Nervous Nellie

by Jillian Bogater (Exile From Hysteria)

I made it to 24 hours from my meeting with the surgeon before anxiety almost suffocated me.

With so many unanswered questions, I worried. Just an little bit. Mostly, I fixated on whether or not the doctor would be able to provide me with a surgery date.

Deciding to undergo a hysterectomy was a hellish process. Having to confront my concepts about family. Redefining my relationship with my boyfriend. Exploring the meaning of femininity, and the emotional/political implications of losing my uterus. Once I pushed through all of that and made a decision … I was ready. Now I’m desperate for the process to start, for me to have a solid goal to move toward.

I told myself I could wait to make the call to the OB/GYN. I looked at the clock. How could it be that only one minute had passed?

I picked up the phone and dialed the number out of memory.

The receptionist had a calm voice, undeterred by my nervous Nellie energy. I explained that I wanted to know if I would be assigned a surgery date when I came in. She promptly told me no.

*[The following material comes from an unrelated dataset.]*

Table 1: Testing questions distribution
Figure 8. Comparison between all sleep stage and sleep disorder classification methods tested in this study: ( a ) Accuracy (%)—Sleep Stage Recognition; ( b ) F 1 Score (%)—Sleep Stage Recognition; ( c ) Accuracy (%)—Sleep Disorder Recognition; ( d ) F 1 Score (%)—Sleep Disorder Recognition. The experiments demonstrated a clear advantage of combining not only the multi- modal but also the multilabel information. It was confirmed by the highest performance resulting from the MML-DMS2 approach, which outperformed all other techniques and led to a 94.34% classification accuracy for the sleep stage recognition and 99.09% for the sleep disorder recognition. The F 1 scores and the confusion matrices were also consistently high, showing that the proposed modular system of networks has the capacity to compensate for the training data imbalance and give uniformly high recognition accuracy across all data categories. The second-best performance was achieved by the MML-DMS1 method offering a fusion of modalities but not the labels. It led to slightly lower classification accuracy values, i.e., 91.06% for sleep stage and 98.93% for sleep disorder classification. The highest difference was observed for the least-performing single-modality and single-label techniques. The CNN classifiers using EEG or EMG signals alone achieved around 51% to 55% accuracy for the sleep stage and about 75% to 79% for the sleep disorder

This was unexpected. Not that I had Googled “surgery date assignments” or anything. Still, I stammered then quickly regrouped. I then proceeded to ask the same question at least four different ways.

The bottom line: I will not receive a surgery date tomorrow. Much of it depends upon the availability of hospital surgery suites, and the number of surgeries that the doctor already has to schedule. The surgeon will have to skillfully juggle three different calendars before deciding upon a date.

The receptionist paused to look at my file, then said the doctor would most likely not schedule my surgery on the same day as another patient.

“It looks like she’ll be working on you for quite a while,” she said.

The reality of the situation hit me hard in the gut. I imagined my endometriosis shattering, then dissolving into nothing. Instead, I knew it would involve a several-hours-long procedure in which she painstakingly scrapes the endo from my internal organs. I’m not sure if she’ll do this before or after she takes my uterus.

Tomorrow is almost here. It will validate what I feared would evaporate into a hypochondriac’s illusion. This is real. I will have a hysterectomy. And tomorrow I will be able to ask all the questions I want.

For a nervous Nelllie, this is a good thing.